Introduction to song features

< PREVIOUS: The Song features > NEXT: Articulation based analysis

Introduction to Song Features

We now take a deeper look into the acoustic features and the measures we derive from them. The first step of the analysis is to reduce the sound spectrograph to a few simple features. The entire SAP2011 analysis is based on those features – that is, the features replace the sonogram.
Why use features? Many of the previous attempts to automate the analysis of sound similarity used a sound-spectrographic cross-correlation as a way to measure the similarity between syllables: correlation between the spectrograms of the two notes was examined by sliding one note on top of the other and choosing the best match (the correlation peak). However, measures based on the full spectrogram suffer from a fundamental weakness: the high dimensionality of the basic features.  For example, cross-correlations between songs can be useful if the song is first partitioned into its notes, and if the notes compared are simple. But even in this case, mismatch of a single feature can reduce the correlation to baseline level. For example, a moderate difference between the fundamental frequencies of two complex sounds that are otherwise very similar would prevent us from overlapping their spectrogram images (a vertical translation will not help since the harmonics won’t match).

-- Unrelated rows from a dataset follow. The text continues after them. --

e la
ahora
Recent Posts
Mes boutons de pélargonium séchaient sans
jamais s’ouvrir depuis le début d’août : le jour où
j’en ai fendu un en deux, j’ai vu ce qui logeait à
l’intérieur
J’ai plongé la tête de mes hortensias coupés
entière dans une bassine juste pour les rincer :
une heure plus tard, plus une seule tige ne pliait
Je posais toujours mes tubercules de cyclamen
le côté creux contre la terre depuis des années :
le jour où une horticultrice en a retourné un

The cross-correlation approach (as mentioned above) requires, as a first step, that a song be partitioned into its component notes or syllables.  This, in itself, can be a problem. Partitioning a song into syllables or notes is relatively straightforward in a species such as the canary in which syllables are always preceded and followed by a silent interval. Partitioning a song into syllables is more difficult in the zebra finch, whose song includes many changes in frequency modulation and in which diverse sounds often follow each other without intervening silent intervals.  Thus, the problems of partitioning sounds into their component notes and then dealing with the complex acoustic structure of these notes compound each other. The analytic approach of Sound Analysis addresses both of the above difficulties.  It achieves this by reducing complex sounds to an array of simple features and by implementing an algorithm that does not require that a song be partitioned into its component notes.
In recent years, several alternative approaches to sound analysis were published and made available, including improved cross correlation methods, and other means of extracting features. Other approaches are based on compression by principal component analysis, and other objective methods for dimensionality reduction. If there is one advantage to using Sound Analysis Pro, it is the usage of simple, and well understood features. When you see that two syllables differ in pitch, Wiener entropy or in frequency modulation, it is easy to imagine how the vocal quality varies, and so it is more likely that you will be able to develop a good intuition, and perhaps some understanding of the difference between the two sounds.